- Objectif 1 -
Dans le texte fourni, extrayez sans aucune modification le passage qui débute aux mots « Vu la procédure » et se termine après les mots « rejeté sa demande. ».
- Objectif 2 -
D'après le texte fourni, pour quelle raison la société ABN estime-t-elle que le jugement attaqué est insuffisamment motivé ? Répondez en une à trois phrases.

- Texte fourni -
........
Vu la procédure suivante :
Procédure contentieuse antérieure :
La SARL ABN a demandé au tribunal administratif de Châlons-en-Champagne d'annuler la décision du 2 décembre 2019 par laquelle la directrice régionale des entreprises, de la concurrence, de la consommation, du travail et de l'emploi Grand Est lui a infligé une amende de 9 000 euros pour manquement aux dispositions de l'article L. 3171-2 du code du travail.
Par un jugement no 2000230 du 26 juillet 2021, le tribunal administratif de Châlons-en-Champagne a rejeté sa demande.
Procédure devant la cour :
Par une requête, enregistrée le 28 septembre 2021, la société ABN, représentée par Me Delans, demande à la cour :
1°) d'annuler ce jugement du 26 juillet 2021 ;
2°) d'annuler cette décision du 2 décembre 2019 ;
3°) de mettre à la charge de l'Etat une somme de 2 500 euros en application de l'article L. 761-1 du code de justice administrative.
Elle soutient que :
S'agissant de la régularité du jugement attaqué :
- le jugement est entaché d'insuffisance de motivation, les premiers juges n'ayant pas fait référence au critère légal de la gravité du manquement ;
S'agissant du bien-fondé de la décision du 2 décembre 2019 :
- la décision en litige est entachée d'erreur d'appréciation quant au choix de l'amende administrative plutôt que de l'avertissement, dès lors, d'une part, que le contrôle du 7 décembre 2017 n'avait pas donné lieu à un rappel de l'obligation d'établir un décompte individuel du temps de travail, d'autre part, que l'entreprise s'est mise en conformité dès après le contrôle du 28 février 2019 et, enfin, que la mise en demeure du 16 avril 2019 ne visait que la mise en place du décompte quotidien et non hebdomadaire des horaires ;
- elle est entachée d'erreur d'appréciation quant à la gravité du manquement, dès lors que le décompte quotidien permet de contrôler facilement le respect des durées de travail et de repos, qu'un seul manquement a été commis par l'entreprise, que l'administration n'a jamais exigé la mise en place d'un décompte hebdomadaire et, enfin, que les autres irrégularités relevées en décembre 2017 ont toutes été régularisées ;
- aucune mauvaise foi ne peut être retenue contre elle dans les circonstances de l'espèce ;
- la décision en litige méconnaît le principe d'individualisation de la peine, en l'absence de prise en compte de ses ressources et de ses charges ;
- l'administration ne pouvait pas, pour apprécier le choix de la sanction, se prévaloir des " circonstances liées au contrôle précédent effectué le 7 septembre 2017 ".
........
(Entrées de données)
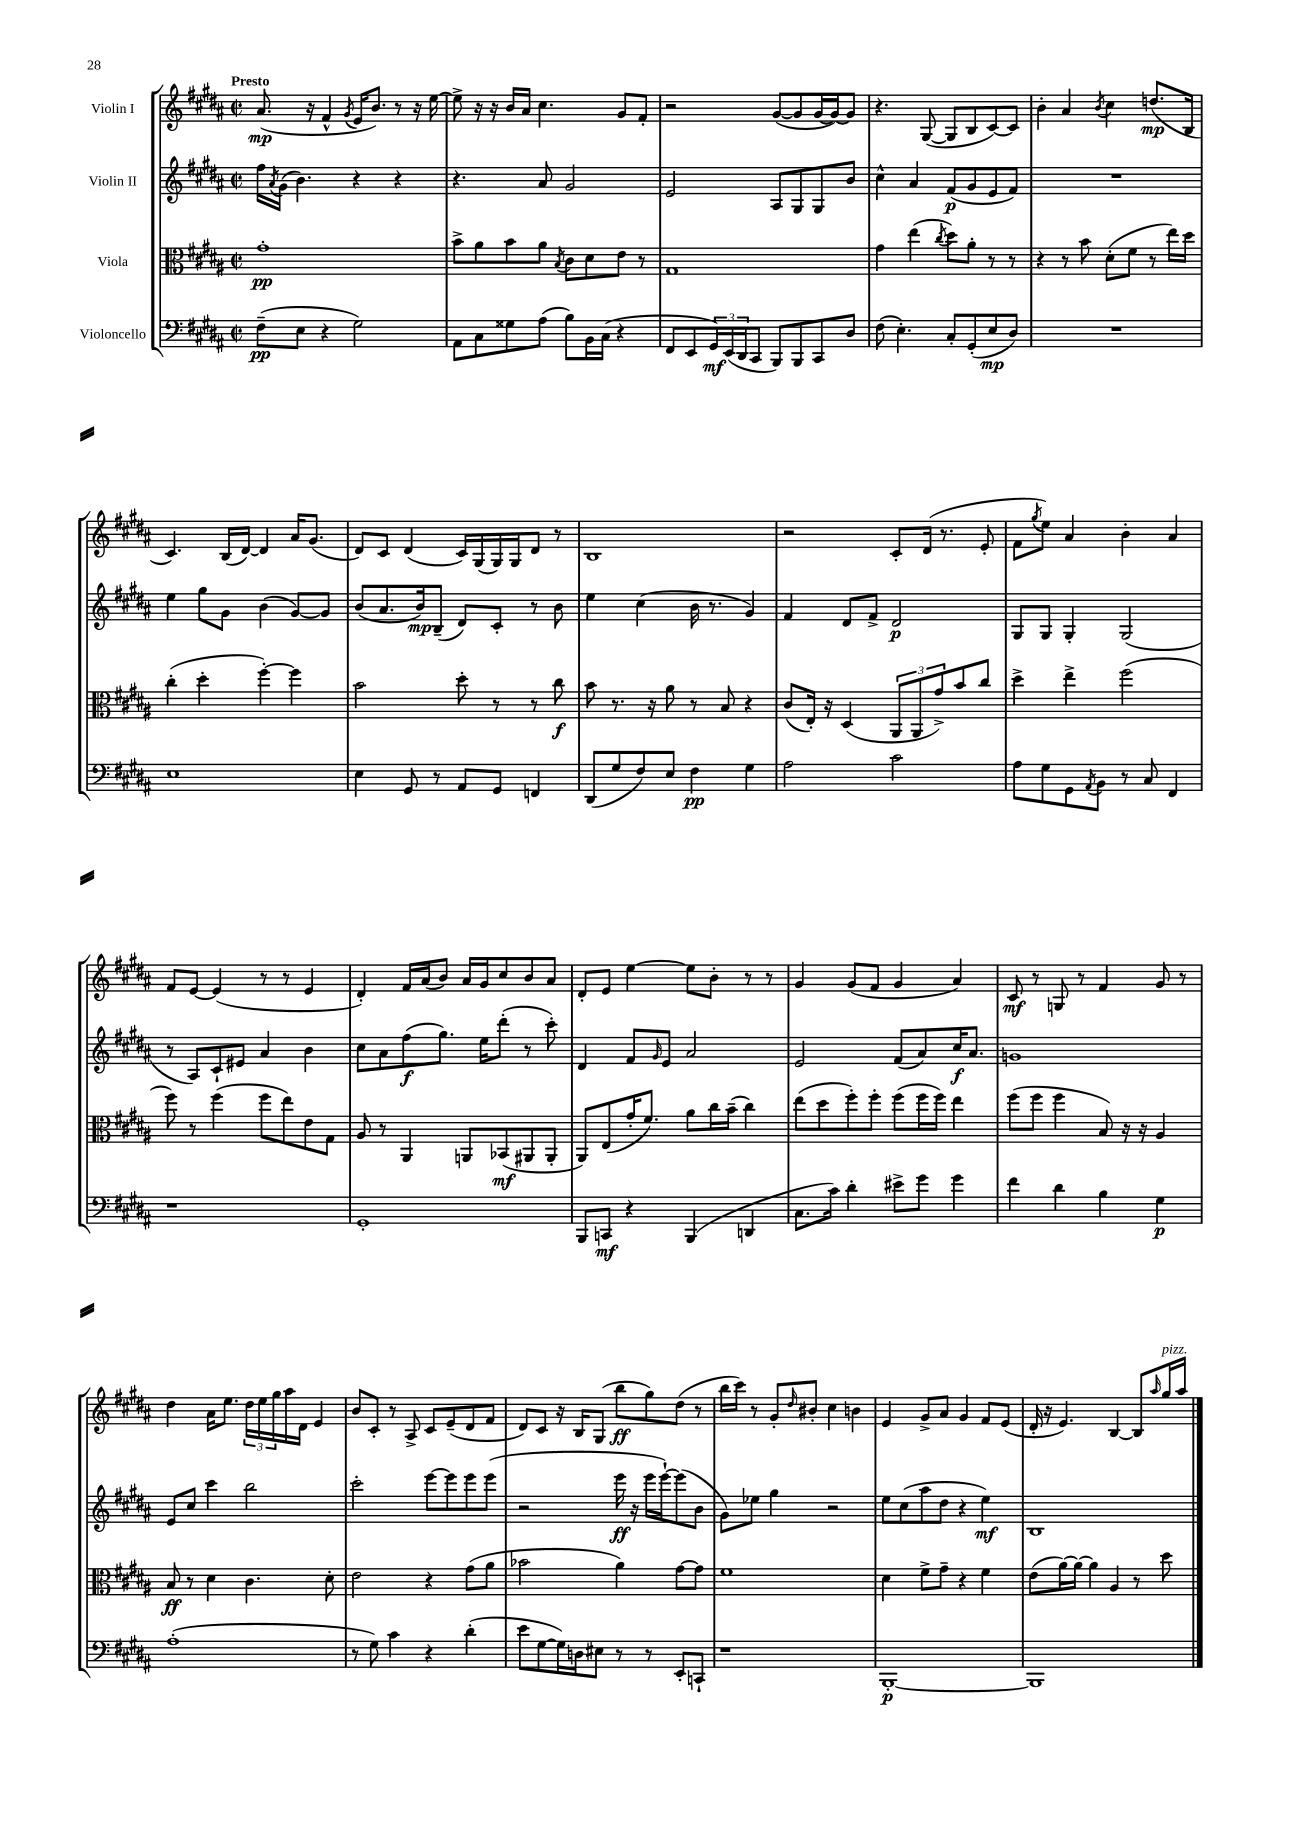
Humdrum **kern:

**kern	**dynam	**kern	**dynam	**kern	**dynam	**kern	**dynam
*part4	*part4	*part3	*part3	*part2	*part2	*part1	*part1
*staff4	*staff4	*staff3	*staff3	*staff2	*staff2	*staff1	*staff1
*I"Violoncello	*	*I"Viola	*	*I"Violin II	*	*I"Violin I	*
*clefF4	*	*clefC3	*	*clefG2	*	*clefG2	*
*k[f#c#g#d#a#]	*	*k[f#c#g#d#a#]	*	*k[f#c#g#d#a#]	*	*k[f#c#g#d#a#]	*
*M2/2	*	*M2/2	*	*M2/2	*	*M2/2	*
*met(c|)	*	*met(c|)	*	*met(c|)	*	*met(c|)	*
=1	=1	=1	=1	=1	=1	=1	=1
!	!	!	!	!	!	!LO:TX:a:B:t=Presto	!
(8F#~\L	pp	1g#'	pp	16ff#\LL	.	(8.a#/	mp
.	.	.	.	8qa#/	.	.	.
.	.	.	.	(16g#\JJ	.	.	.
8E\J	.	.	.	4.b\)	.	.	.
.	.	.	.	.	.	16r	.
4r	.	.	.	.	.	4f#^^/	.
.	.	.	.	.	.	8qg#/	.
2G#\)	.	.	.	4r	.	16e/KL	.
.	.	.	.	.	.	8.b/J)	.
.	.	.	.	4r	.	8r	.
.	.	.	.	.	.	16r	.
.	.	.	.	.	.	[16ee\	.
=2	=2	=2	=2	=2	=2	=2	=2
8AA#\L	.	8b^\L	.	4.r	.	8ee^\]	.
8C#\	.	8a#\	.	.	.	16r	.
.	.	.	.	.	.	16r	.
8G##X\	.	8b\	.	.	.	16b/LL	.
.	.	.	.	.	.	16a#/JJ	.
(8A#\J	.	8a#\J	.	8a#/	.	4.cc#\	.
.	.	8qB/	.	.	.	.	.
8B\L)	.	8c#\L	.	2g#/	.	.	.
16BB\L	.	8d#\	.	.	.	.	.
(16C#\JJ	.	.	.	.	.	.	.
4r	.	8e\J	.	.	.	8g#/L	.
.	.	8r	.	.	.	8f#'/J	.
=3	=3	=3	=3	=3	=3	=3	=3
8FF#/L	.	1G#	.	2e/	.	2r	.
8EE/	.	.	.	.	.	.	.
24GG#/L)	mf	.	.	.	.	.	.
(24EE/	.	.	.	.	.	.	.
24DD#/J	.	.	.	.	.	.	.
8CC#/J	.	.	.	.	.	.	.
8BBB/L)	.	.	.	8A#/L	.	([8g#/L	.
8BBB/	.	.	.	8G#/	.	8g#/]	.
8CC#/	.	.	.	8G#/	.	[16g#/L	.
.	.	.	.	.	.	16g#/J_)	.
8D#/J	.	.	.	8b/J	.	8g#/J]	.
=4	=4	=4	=4	=4	=4	=4	=4
(8F#\	.	4g#\	.	4cc#^^\	.	4.r	.
4.E'\)	.	.	.	.	.	.	.
.	.	(4ee\	.	4a#/	.	.	.
.	.	.	.	.	.	([8G#/	.
.	.	8qcc#/	.	.	.	.	.
8C#'/L	.	8dd#\L)	.	(8f#/L	p	8G#/L]	.
(8GG#'/	.	8a#'\J	.	8g#/	.	8B/	.
8E/	mp	8r	.	8e/	.	[8c#/)	.
8D#/J)	.	8r	.	8f#/J)	.	8c#/J]	.
=5	=5	=5	=5	=5	=5	=5	=5
1r	.	4r	.	1r	.	4b'\	.
.	.	8r	.	.	.	4a#/	.
.	.	8b\	.	.	.	.	.
.	.	.	.	.	.	8qb/	.
.	.	(8d#'\L	.	.	.	4cc#\	.
.	.	8f#\J	.	.	.	.	.
.	.	8r	.	.	.	(8.ddn/L	mp
.	.	16ee\LL)	.	.	.	.	.
.	.	16dd#\JJ	.	.	.	16B/Jk	.
!!LO:LB:g=z
=6	=6	=6	=6	=6	=6	=6	=6
1E	.	(4cc#'\	.	4ee\	.	4.c#/)	.
.	.	4dd#'\	.	8gg#\L	.	.	.
.	.	.	.	8g#\J	.	(16B/LL	.
.	.	.	.	.	.	[16d#/JJ)	.
.	.	[4ff#'\)	.	(4b\	.	4d#/]	.
.	.	4ff#\]	.	[8g#/L)	.	16a#/KL	.
.	.	.	.	.	.	(8.g#/J	.
.	.	.	.	8g#/J]	.	.	.
=7	=7	=7	=7	=7	=7	=7	=7
4E\	.	2b\	.	(8b/L	.	8d#/L)	.
.	.	.	.	8.a#/	.	8c#/J	.
8GG#/	.	.	.	.	.	(4d#/	.
.	.	.	.	16b/k)	mp	.	.
8r	.	.	.	(8B~/J	.	.	.
8AA#/L	.	8dd#'\	.	8d#/L)	.	16c#/LL)	.
.	.	.	.	.	.	(16G#/	.
8GG#/J	.	8r	.	8c#'/J	.	16G#/)	.
.	.	.	.	.	.	16G#/J	.
4FFn/	.	8r	.	8r	.	8d#/J	.
.	.	8cc#\	f	8b\	.	8r	.
=8	=8	=8	=8	=8	=8	=8	=8
(8DD#/L	.	8b\	.	4ee\	.	1B	.
8G#/	.	8.r	.	.	.	.	.
8F#/)	.	.	.	(4cc#\	.	.	.
.	.	16r	.	.	.	.	.
8E/J	.	8a#\	.	.	.	.	.
4F#\	pp	8r	.	16b\	.	.	.
.	.	.	.	8.r	.	.	.
.	.	8B/	.	.	.	.	.
4G#\	.	4r	.	4g#/)	.	.	.
=9	=9	=9	=9	=9	=9	=9	=9
2A#\	.	(8c#/L	.	4f#/	.	2r	.
.	.	16E'/Jk)	.	.	.	.	.
.	.	16r	.	.	.	.	.
.	.	(4D#/	.	8d#/L	.	.	.
.	.	.	.	8f#^/J	.	.	.
2c#\	.	12AA#/L	.	2d#/	p	8c#'/L	.
.	.	12AA#/	.	.	.	.	.
.	.	.	.	.	.	(16d#/Jk	.
.	.	12g#^/)	.	.	.	.	.
.	.	.	.	.	.	8.r	.
.	.	8b/	.	.	.	.	.
.	.	8cc#/J	.	.	.	8e'/	.
=10	=10	=10	=10	=10	=10	=10	=10
8A#\L	.	4dd#^\	.	8G#/L	.	8f#\L	.
.	.	.	.	.	.	8qgg#/	.
8G#\	.	.	.	8G#/J	.	8ee\J)	.
8GG#\	.	4ee^\	.	4G#'/	.	4a#/	.
8qAA#/	.	.	.	.	.	.	.
8BB\J	.	.	.	.	.	.	.
8r	.	(2ff#\	.	(2G#/	.	4b'\	.
8C#/	.	.	.	.	.	.	.
4FF#/	.	.	.	.	.	4a#/	.
!!LO:LB:g=z
=11	=11	=11	=11	=11	=11	=11	=11
1r	.	8ff#\)	.	8r	.	8f#/L	.
.	.	8r	.	8A#/L)	.	[8e/J	.
.	.	(4ff#\	.	8c#`/	.	(4e/]	.
.	.	.	.	8e#X/J	.	.	.
.	.	8ff#\L	.	4a#/	.	8r	.
.	.	8ee\)	.	.	.	8r	.
.	.	8e\	.	4b\	.	4e/	.
.	.	8G#\J	.	.	.	.	.
=12	=12	=12	=12	=12	=12	=12	=12
1GG#'	.	8A#/	.	8cc#\L	.	4d#'/)	.
.	.	8r	.	8a#\	.	.	.
.	.	4AA#/	.	(8ff#\	f	16f#/LL	.
.	.	.	.	.	.	(16a#/J	.
.	.	.	.	8.gg#\J)	.	8b/J)	.
.	.	8AAn/L	.	.	.	16a#/LL	.
.	.	.	.	16ee\KL	.	16g#/J	.
.	.	(8BB-X/	mf	(8ddd#'\J	.	8cc#/	.
.	.	8AA#X/	.	8r	.	8b/	.
.	.	8AA#'/J	.	8ccc#'\)	.	8a#/J	.
=13	=13	=13	=13	=13	=13	=13	=13
8BBB/L	.	8AA#/L)	.	4d#/	.	8d#'/L	.
8CCn/J	mf	(8E/	.	.	.	8e/J	.
4r	.	16g#'/K	.	8f#/L	.	[4ee\	.
.	.	8.f#/J)	.	.	.	.	.
.	.	.	.	16qqg#/	.	.	.
.	.	.	.	8e/J	.	.	.
(4BBB/	.	8a#\L	.	2a#/	.	8ee\L]	.
.	.	16cc#\L	.	.	.	8b'\J	.
.	.	(16b~\JJ	.	.	.	.	.
4DDn/	.	4cc#\)	.	.	.	8r	.
.	.	.	.	.	.	8r	.
=14	=14	=14	=14	=14	=14	=14	=14
8.C#\L	.	(8ee\L	.	2e/	.	4g#/	.
.	.	8dd#\	.	.	.	.	.
16c#\Jk)	.	.	.	.	.	.	.
4d#'\	.	8ff#'\)	.	.	.	(8g#/L	.
.	.	8ff#'\J	.	.	.	8f#/J	.
8e#X^\L	.	(8ff#\L	.	(8f#/L	.	4g#/	.
8g#\J	.	16ff#\L	.	8a#/)	.	.	.
.	.	16ff#\JJ)	.	.	.	.	.
4g#\	.	4ee\	.	16cc#/K	f	4a#/)	.
.	.	.	.	8.a#/J	.	.	.
=15	=15	=15	=15	=15	=15	=15	=15
4f#\	.	(8ff#\L	.	1gn	.	8c#/	mf
.	.	8ff#\J	.	.	.	8r	.
4d#\	.	4ff#\	.	.	.	8Gn/	.
.	.	.	.	.	.	8r	.
4B\	.	8B/)	.	.	.	4f#/	.
.	.	16r	.	.	.	.	.
.	.	16r	.	.	.	.	.
4G#\	p	4A#/	.	.	.	8g#/	.
.	.	.	.	.	.	8r	.
!!LO:LB:g=z
=16	=16	=16	=16	=16	=16	=16	=16
(1A#'	.	8B/	ff	8e/L	.	4dd#\	.
.	.	8r	.	8cc#/J	.	.	.
.	.	4d#\	.	4ccc#\	.	16a#\KL	.
.	.	.	.	.	.	8.ee\J	.
.	.	4.c#\	.	2bb\	.	24dd#\LL	.
.	.	.	.	.	.	24ee\	.
.	.	.	.	.	.	24gg#\	.
.	.	.	.	.	.	16aa#\	.
.	.	.	.	.	.	16d#\JJ	.
.	.	.	.	.	.	4e/	.
.	.	8d#'\	.	.	.	.	.
=17	=17	=17	=17	=17	=17	=17	=17
8r	.	2e\	.	2ccc#'\	.	8b/L	.
8G#\)	.	.	.	.	.	8c#'/J	.
4c#\	.	.	.	.	.	8r	.
.	.	.	.	.	.	8A#^/	.
4r	.	4r	.	[8eee\L	.	8c#/L	.
.	.	.	.	8eee\]	.	(8e~/	.
(4d#'\	.	(8g#\L	.	8eee\	.	8d#/	.
.	.	8a#\J	.	(8eee\J	.	8f#/J	.
=18	=18	=18	=18	=18	=18	=18	=18
8e\L	.	2b-X\	.	2r	.	8d#/L)	.
[8G#\	.	.	.	.	.	8c#/J	.
16G#\L])	.	.	.	.	.	16r	.
16Dn\J	.	.	.	.	.	16B/KL	.
8E#X\J	.	.	.	.	.	(8G#/J	.
8r	.	4a#\)	.	16eee\	ff	8bb\L	ff
.	.	.	.	16r	.	.	.
8r	.	.	.	16eee\LL	.	8gg#\)	.
.	.	.	.	[16eee`\J)	.	.	.
8EE'/L	.	[8g#\L	.	(8eee\]	.	(8dd#\J	.
8CCn`/J	.	8g#\J]	.	8b\J	.	8r	.
=19	=19	=19	=19	=19	=19	=19	=19
1r	.	1f#	.	8g#\L)	.	16bb\LL	.
.	.	.	.	.	.	16ccc#\JJ)	.
.	.	.	.	8ee-X\J	.	8r	.
.	.	.	.	4gg#\	.	8g#'/L	.
.	.	.	.	.	.	16qqdd#/	.
.	.	.	.	.	.	8b#X'/J	.
.	.	.	.	2r	.	4cc#\	.
.	.	.	.	.	.	4bn\	.
=20	=20	=20	=20	=20	=20	=20	=20
[1BBB'	p	4d#\	.	8ee\L	.	4e/	.
.	.	.	.	(8cc#\	.	.	.
.	.	8f#^\L	.	8aa#\	.	8g#^/L	.
.	.	8g#~\J	.	8dd#\J	.	8a#/J	.
.	.	4r	.	4r	.	4g#/	.
.	.	4f#\	.	4ee\)	mf	8f#/L	.
.	.	.	.	.	.	(8e/J	.
=21	=21	=21	=21	=21	=21	=21	=21
1BBB]	.	(8e\L	.	1B	.	16d#'/	.
.	.	.	.	.	.	16r	.
.	.	[16a#\L)	.	.	.	4.e/)	.
.	.	16a#\JJ_	.	.	.	.	.
.	.	4a#\]	.	.	.	.	.
.	.	4A#/	.	.	.	[4B/	.
.	.	8r	.	.	.	8B/L]	.
.	.	.	.	.	.	16qqaa#/	.
!	!	!	!	!	!	!LO:TX:a:i:t=pizz.	!
.	.	8dd#\	.	.	.	16gg#/L	.
.	.	.	.	.	.	16aa#/JJ	.
==	==	==	==	==	==	==	==
*-	*-	*-	*-	*-	*-	*-	*-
........
- Réponse complète 1 -
Vu la procédure suivante :
Procédure contentieuse antérieure :
La SARL ABN a demandé au tribunal administratif de Châlons-en-Champagne d'annuler la décision du 2 décembre 2019 par laquelle la directrice régionale des entreprises, de la concurrence, de la consommation, du travail et de l'emploi Grand Est lui a infligé une amende de 9 000 euros pour manquement aux dispositions de l'article L. 3171-2 du code du travail.
Par un jugement no 2000230 du 26 juillet 2021, le tribunal administratif de Châlons-en-Champagne a rejeté sa demande.

- Réponse complète 2 -
La société ABN estime que le jugement est entaché d'insuffisance de motivation parce que les premiers juges n'ont pas fait référence au critère légal de la gravité du manquement.